### Textauszug
Wegen ungetreuer Geschäftsbesorgung war Zäch im Juli 2003 vom Basler Strafgericht zu einer Gefängnisstrafe von zwei Jahren verurteilt worden. Nicht verurteilt wurde Zäch wegen Veruntreuung, nachdem er sich Spendengelder auch auf sein privates Konto habe umleiten lassen. Sowohl der Angeklagte wie die Staatsanwältin Kathrin Villiger appellierten gegen das Urteil. In den Bauprojekten Herisau und Dornach (Hotel "Engel") sowie für den Villen-Deal in Zofingen und für die von Zäch auf seinem privaten Konto "parkierten" Spendengelder in Höhe von 400'000 Franken forderte die Staatsanwältin vor Appellationsgericht eine Bestrafung wegen Veruntreuung, was die Vorinstanz fallen gelassen hatte.
Keine neuen Parteien - keine Vertagung
Zu Beginn der auf vier Tage angesetzten Berufungsverhandlung stellten die Anwälte der Schweizer Paraplegiker-Stiftung (Rudolf Schaub) und ihrer Gönnervereinigung (Ludwig Schmid) den Antrag, als Partei und mit Akteneinsicht in das Verfahren einbezogen zu werden, um allenfalls auch zivilrechtliche Forderungen gegenüber Zäch geltend zu machen. Insbesondere der Stiftungsvertreter holte dabei zu einer Schelte gegen die Staatsanwaltschaft und das Strafgericht als Vorinstanz aus: Sie hätten dadurch in "schwerwiegender Weise" die Strafprozessordnung verletzt. Zudem habe der Zäch von der Anklägerin vorgeworfene Schadensbetrag von gegen 62 Millionen Franken "Luftschloss-Charakter", die von der Vorinstanz anerkannten 29 Millionen Franken seien ein "Fantasiebetrag".
Das Gericht lehnte die Forderungen nach kurzer Beratung ab: Die Anträge komme zu spät - so die Begründung durch Gerichtspräsident Eugen Fischer - und überdies seien Stiftung und Gönnervereinigung über das Strafverfahren im Bild gewesen, da der angeschuldigte frühere Chefarzt Guido Zäch damals in beiden Institutionen als Präsident firmiert habe. Grund der Anträge sei einzig, so Fischers Interpretation, "sich schützend vor den Präsidenten zu stellen". Der Gerichtsvorsitzende erinnerte die Antragsteller daran, dass es Exponenten aus der Stiftung waren, die in Zeitungsartikeln behauptet hatten, sie habe "keinerlei Schaden erlitten".
######
### Datensätze
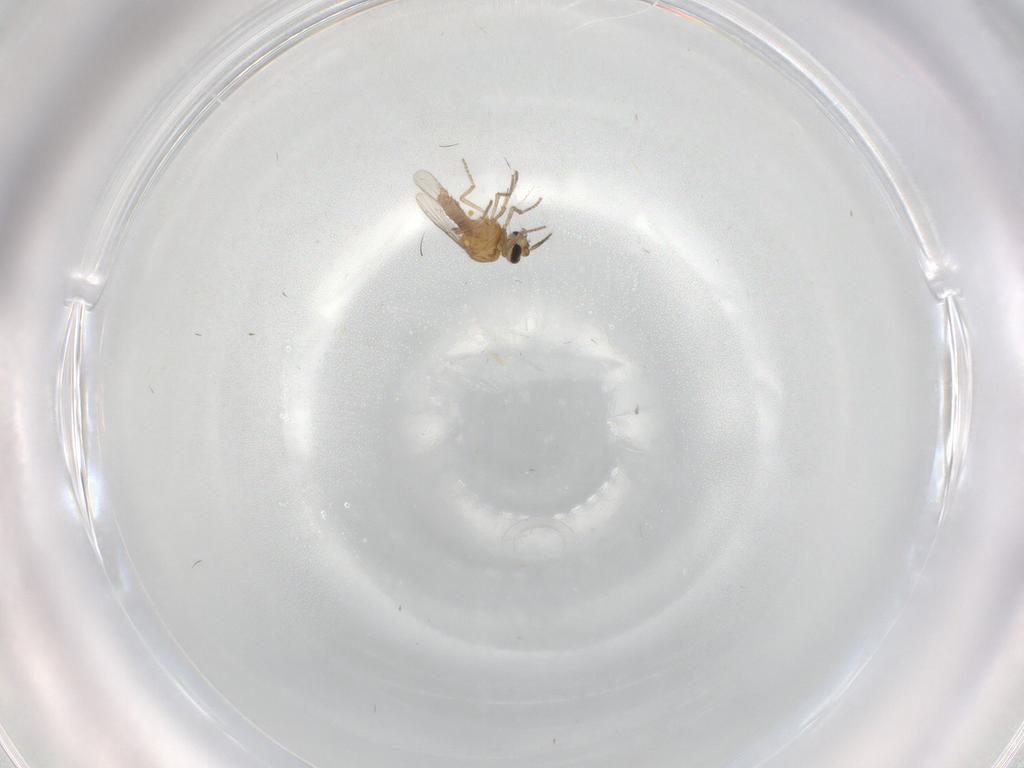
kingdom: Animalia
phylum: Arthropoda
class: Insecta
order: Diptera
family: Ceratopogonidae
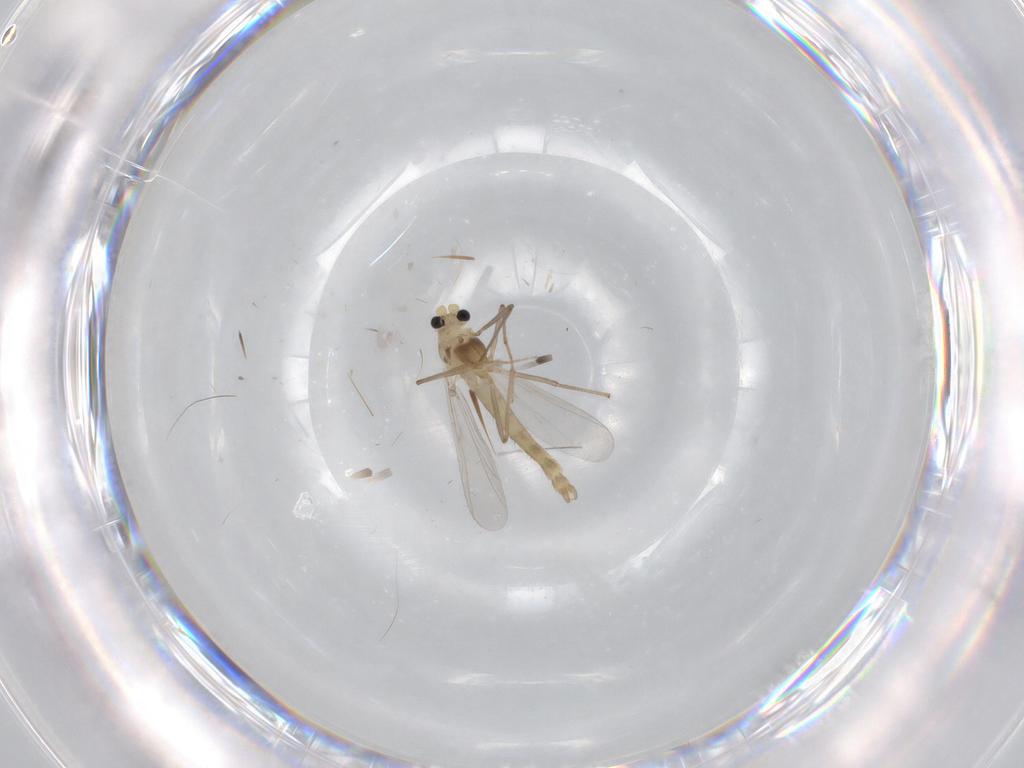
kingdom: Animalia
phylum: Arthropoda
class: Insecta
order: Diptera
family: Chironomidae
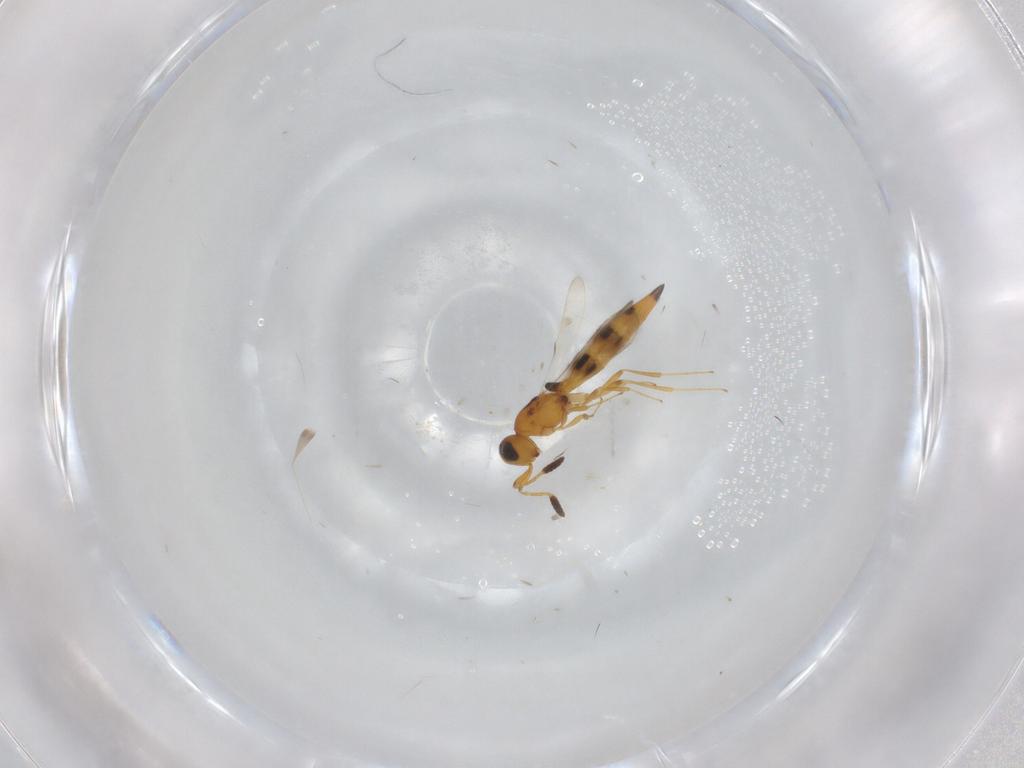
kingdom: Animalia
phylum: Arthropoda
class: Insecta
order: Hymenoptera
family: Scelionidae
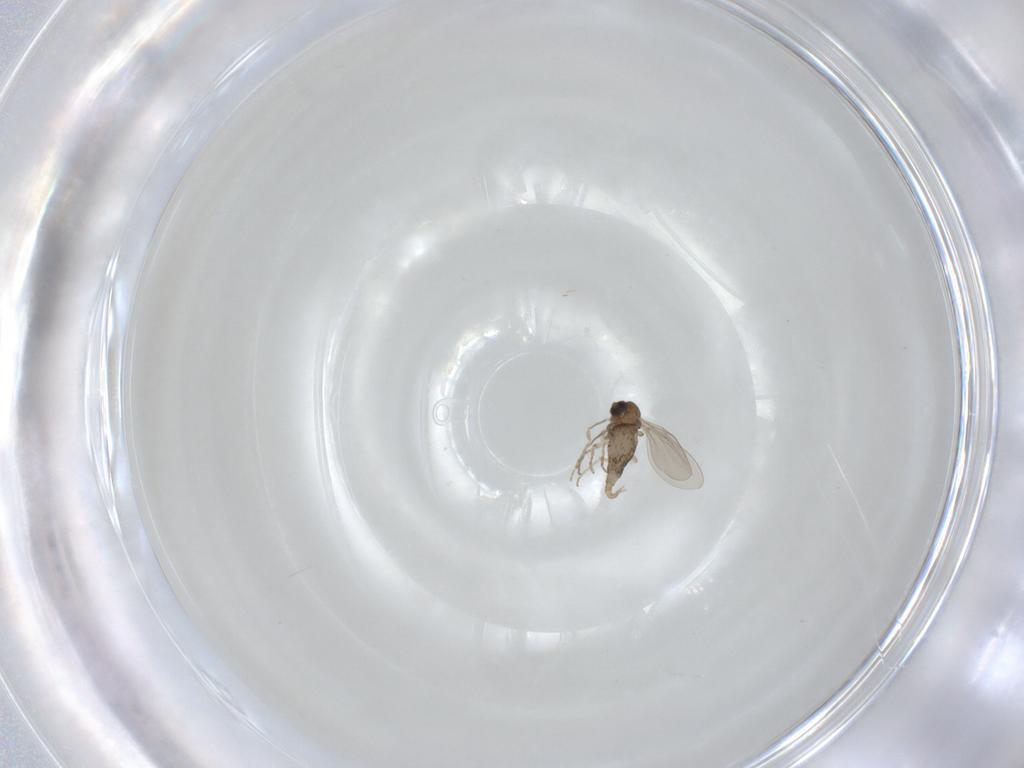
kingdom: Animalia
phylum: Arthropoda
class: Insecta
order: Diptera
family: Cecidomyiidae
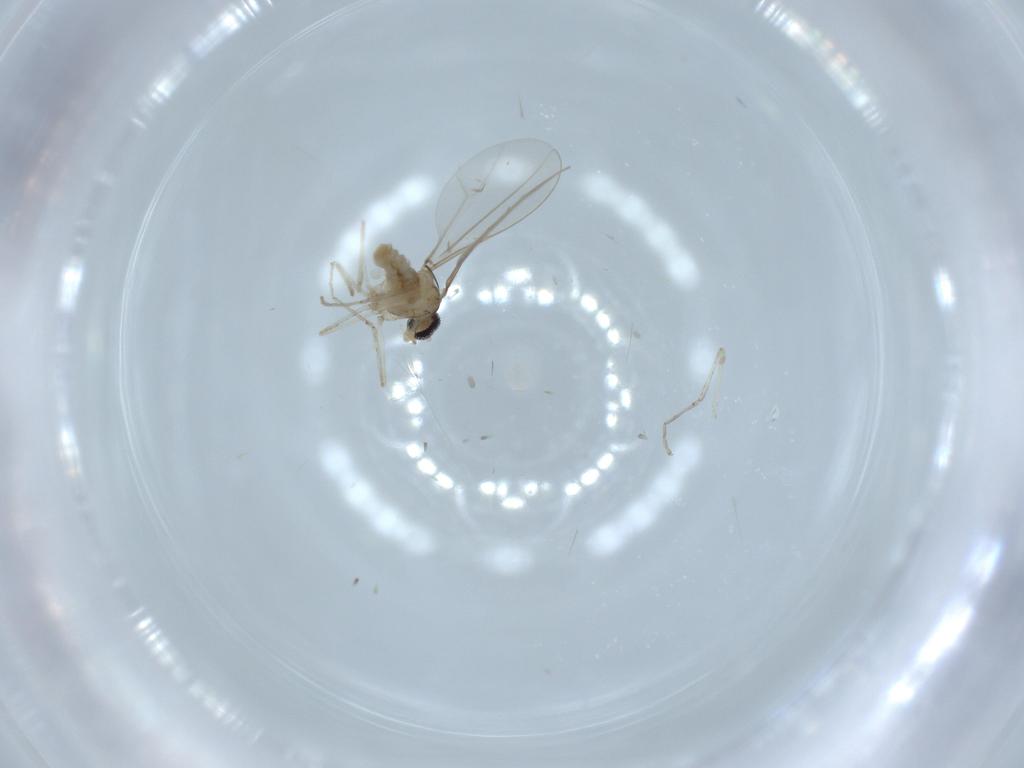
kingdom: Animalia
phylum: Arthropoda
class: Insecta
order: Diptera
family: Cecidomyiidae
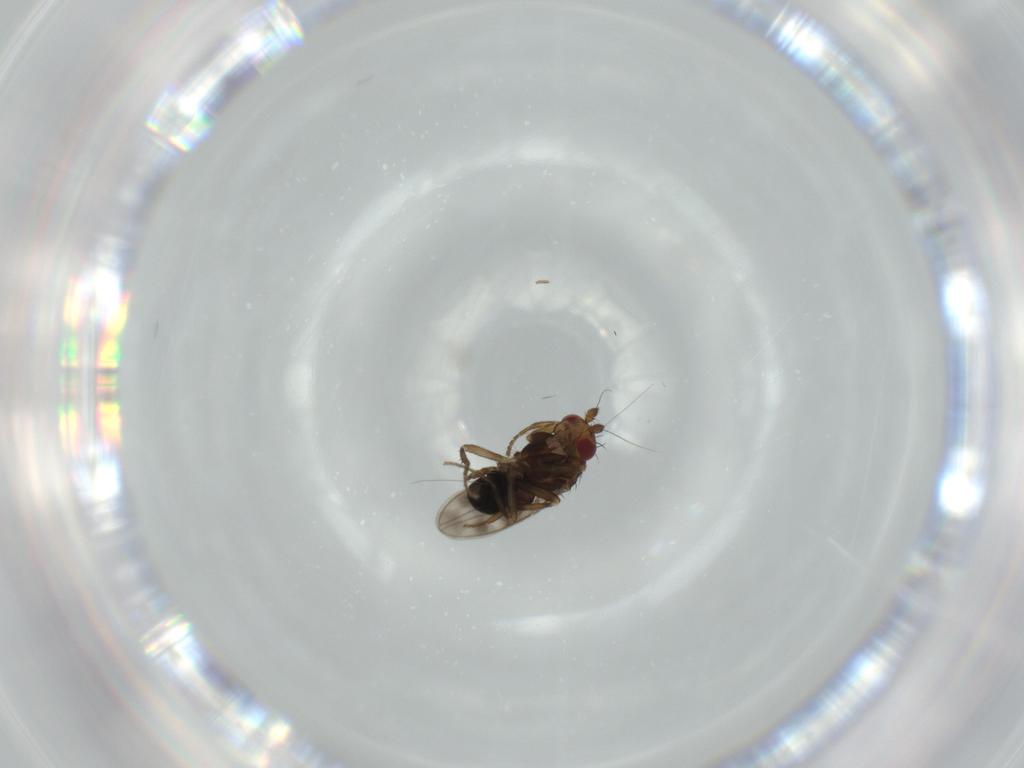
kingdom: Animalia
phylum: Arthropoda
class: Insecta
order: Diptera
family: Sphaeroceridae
######
(Arbeitsanweisungen):
**1)** Gib die Stelle im Textauszug über den Fall Zäch von „Wegen ungetreuer Geschäftsbesorgung“ bis „fallen gelassen hatte.“ unverändert aus.
**2)** Schreib den Textauszug über den Fall Zäch im Anschluss an seinen letzten Satz weiter.

(Antworten je Aufgabe):
**1)**
Wegen ungetreuer Geschäftsbesorgung war Zäch im Juli 2003 vom Basler Strafgericht zu einer Gefängnisstrafe von zwei Jahren verurteilt worden. Nicht verurteilt wurde Zäch wegen Veruntreuung, nachdem er sich Spendengelder auch auf sein privates Konto habe umleiten lassen. Sowohl der Angeklagte wie die Staatsanwältin Kathrin Villiger appellierten gegen das Urteil. In den Bauprojekten Herisau und Dornach (Hotel "Engel") sowie für den Villen-Deal in Zofingen und für die von Zäch auf seinem privaten Konto "parkierten" Spendengelder in Höhe von 400'000 Franken forderte die Staatsanwältin vor Appellationsgericht eine Bestrafung wegen Veruntreuung, was die Vorinstanz fallen gelassen hatte.

**2)**
Vor Gericht schweigt Zäch
Als der Vorsitzende nun vor voll besetzten Gerichtssaal zur Befragung Zächs schreiten wollte, verlas der Angeklagte, ohne auf die Frage einzugehen, eine persönliche Erklärung mit dem Hinweis, dass er an dieser Verhandlung - was sein Recht ist - keine Aussagen mehr machen werde: "Was ich zu sagen hatte, habe ich gesagt." In der Erklärung beteuerte er wiederholt, er habe sich keiner straf- oder stiftungsrechtlichen Verfehlungen schuldig gemacht, er sei seit sechs Jahren einer "nicht mehr länger auszuhaltenden Zusatzbelastung ausgesetzt". Er sei "öffentlich vorverurteilt" worden und erwarte jetzt einen "Freispruch in sämtlichen Anklagepunkten".
In diesem Prozess, so wurde am ersten Verhandlungstag deutlich, haben es Zäch und seine beiden Verteidiger mit einem Gericht zu tun, das genau hinhört, präzise fragt und nachhakt, sich einmal einen heiteren Scherz erlaubt und stringent versucht, am Kern des Themas zu bleiben.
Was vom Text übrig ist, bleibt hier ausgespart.